In the social sciences, researchers are often confronted with the challenge of applying statistical tests that require population parameters that are unknown (e.g., the population mean). Due to the impracticality or impossibility of collecting data from the entire population, the researcher can posit that the population mean is equal to a specified value. It can then be determined how likely it is that this value is accurate, given an observed sample. One method that can be applied to evaluate a hypothetical population mean is to calculate the likelihood of the sample using the likelihood function. Another practical application of the likelihood function is that it may be used to conduct model comparisons to determine the relative likelihood of two or more nested hypotheses to determine which of these is the best fit, given the observed data.

The relationship between Likelihood and Student’s t test and Fisher’s ANOVA are discussed here, and mini-proofs are given in the examples. Likelihood can also be used to estimate regression slopes. Multiple regression uses MLE and, as a result, the formulae used known as the Least Squares Methods were developed. In Hierarchical Linear Modeling (HLM; Woltman, Feldstein, MacKay, & Rocchi, 2012) and Structural Equation Modeling (SEM; Weston & Gore, 2006), the use of Least Squares Modeling formulae is not possible; thus, all of these analyses are explicitly based on MLE.

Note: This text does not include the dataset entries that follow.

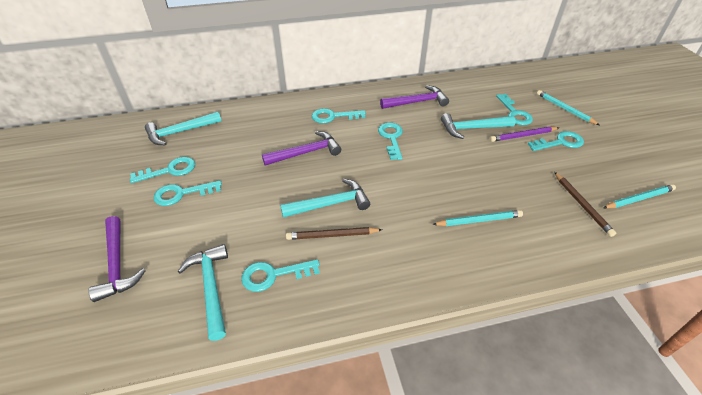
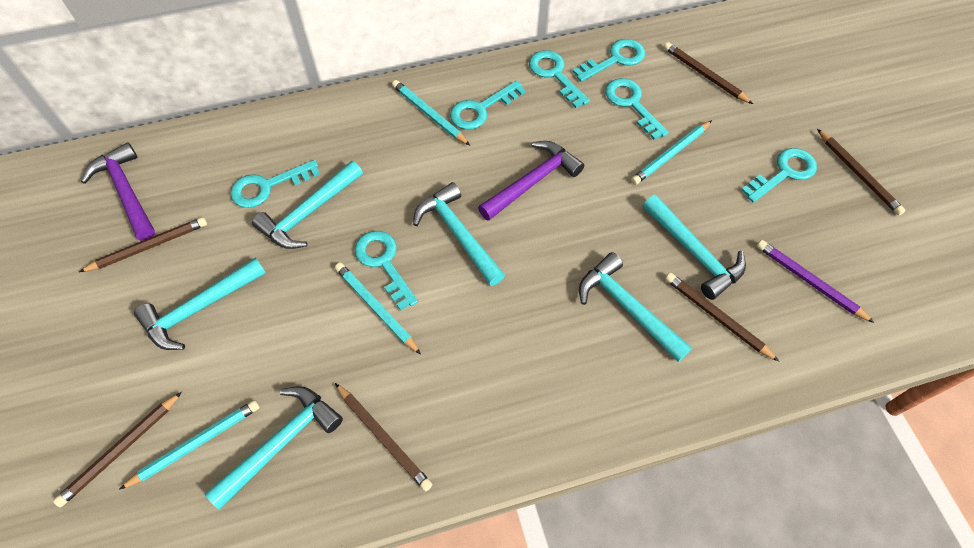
brown pencil: 2 -> 6
purple hammer: 3 -> 2
turquoise hammer: 4 -> 6
turquoise pencil: 3 -> 4

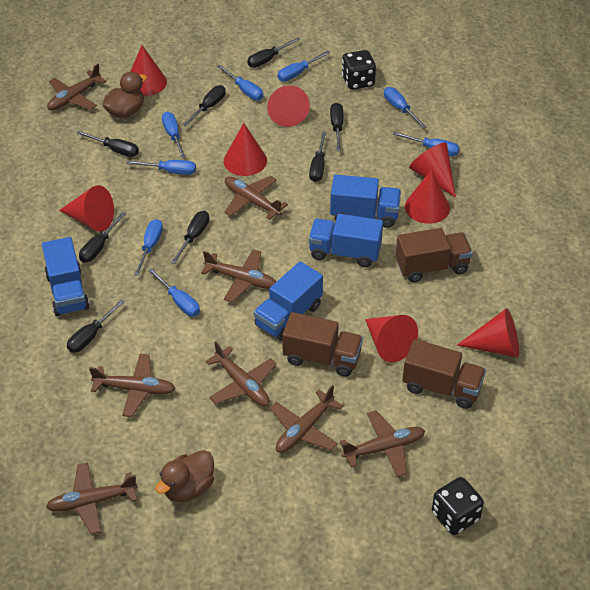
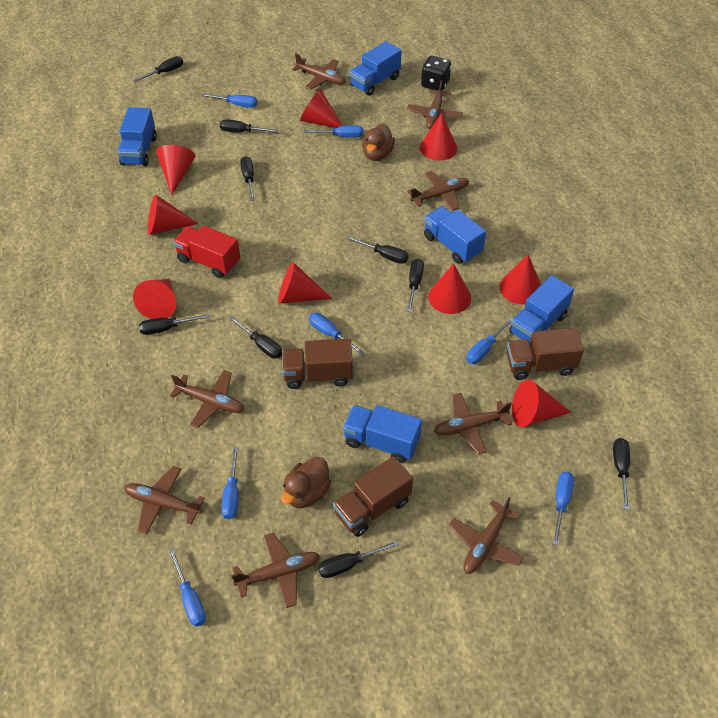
black dice: 2 -> 1
black screwdriver: 8 -> 9
blue screwdriver: 8 -> 7
blue truck: 4 -> 5
red cone: 8 -> 9
red truck: 0 -> 1

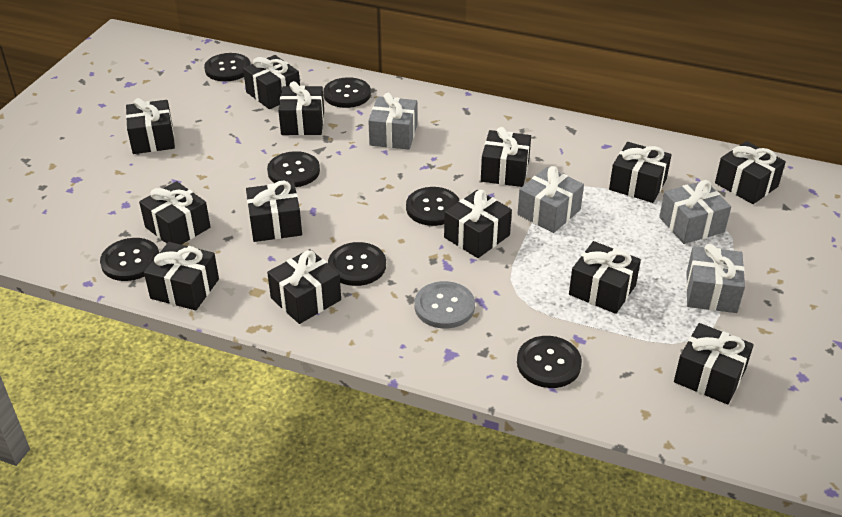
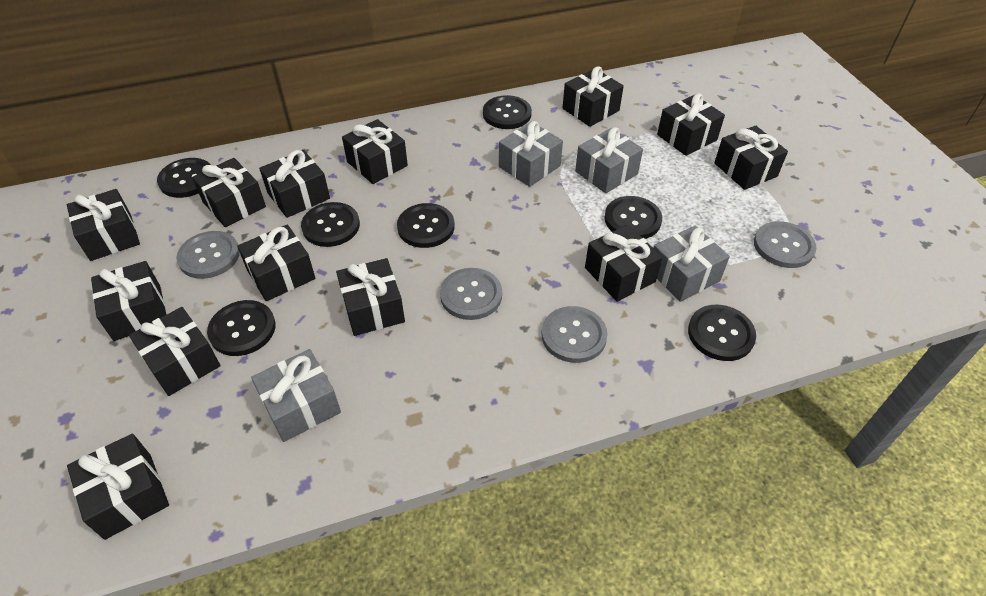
grey button: 1 -> 4

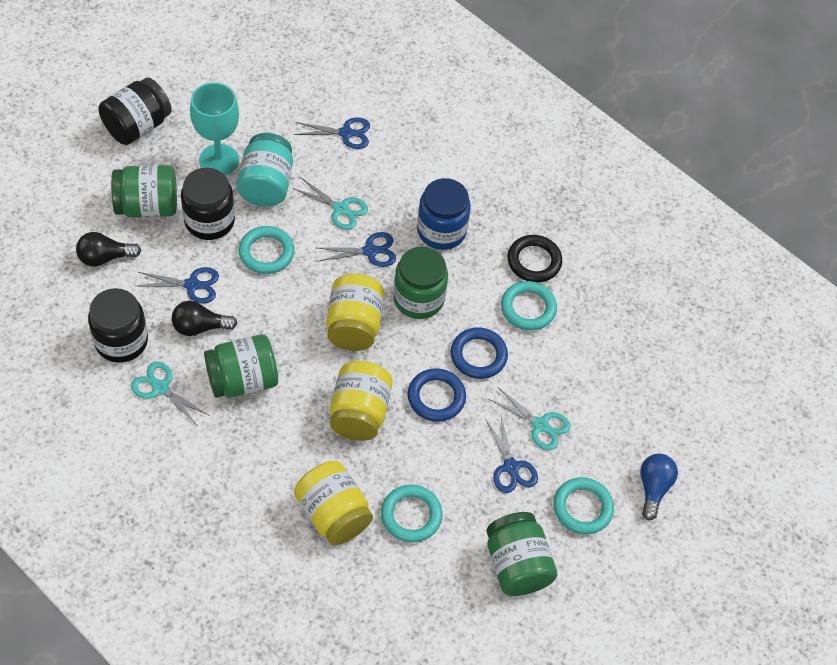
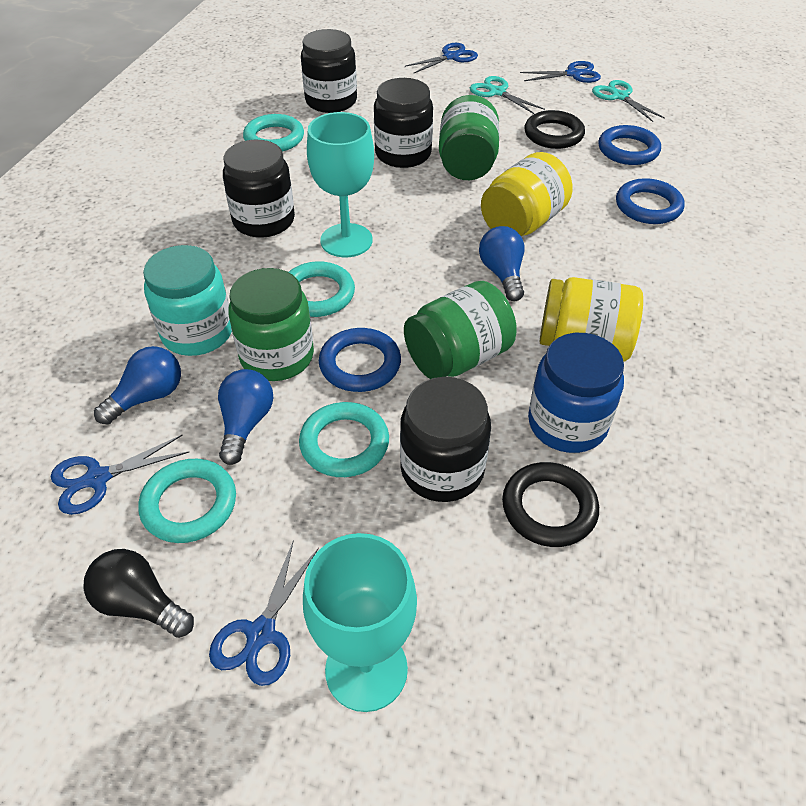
black jar: 3 -> 4
black light bulb: 2 -> 1
black ring: 1 -> 2
blue light bulb: 1 -> 3
blue ring: 2 -> 3
green jar: 4 -> 3
turquoise goblet: 1 -> 2
turquoise scissors: 3 -> 2
yellow jar: 3 -> 2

Many modern test statistics assume data normality and variance homogeneity (homoscedasticity). Real-world behavioural data, however, is often non-normal and the within-group variances are never exactly homogeneous. Collected samples are often rich with outliers, or clusters of data that pose normality problems, and then the researcher is burdened with deciding whether it is ethical to discard valid outliers in order to perform statistical tests. These inherently challenging characteristics of psychological data can create ethical grey areas or require complicated data transformations; thus, certain data can be difficult to analyze statistically. Likelihoods can be used to attenuate these challenges.

Likelihood is also very useful in model construction and in the process of simplifying overly complex models. Once the best-fitting parameters of a given model are identified, they can be set to zero one by one; and if the resulting model is equivalent (in terms of fit) to the best-fitting model, it implies that the said parameter is not necessary to capture the trends seen in the data. The model can then be simplified accordingly; this approach is automated in stepwise regression (Cohen & Cohen, 1975). When researchers are not required to perform complex data transformations or make difficult decisions regarding whether to include or discard valid outliers, they are able to more effectively analyze real-world data where the underlying populations are not best-represented by the normal distribution. As a result, higher quality, better fitting models can be generated.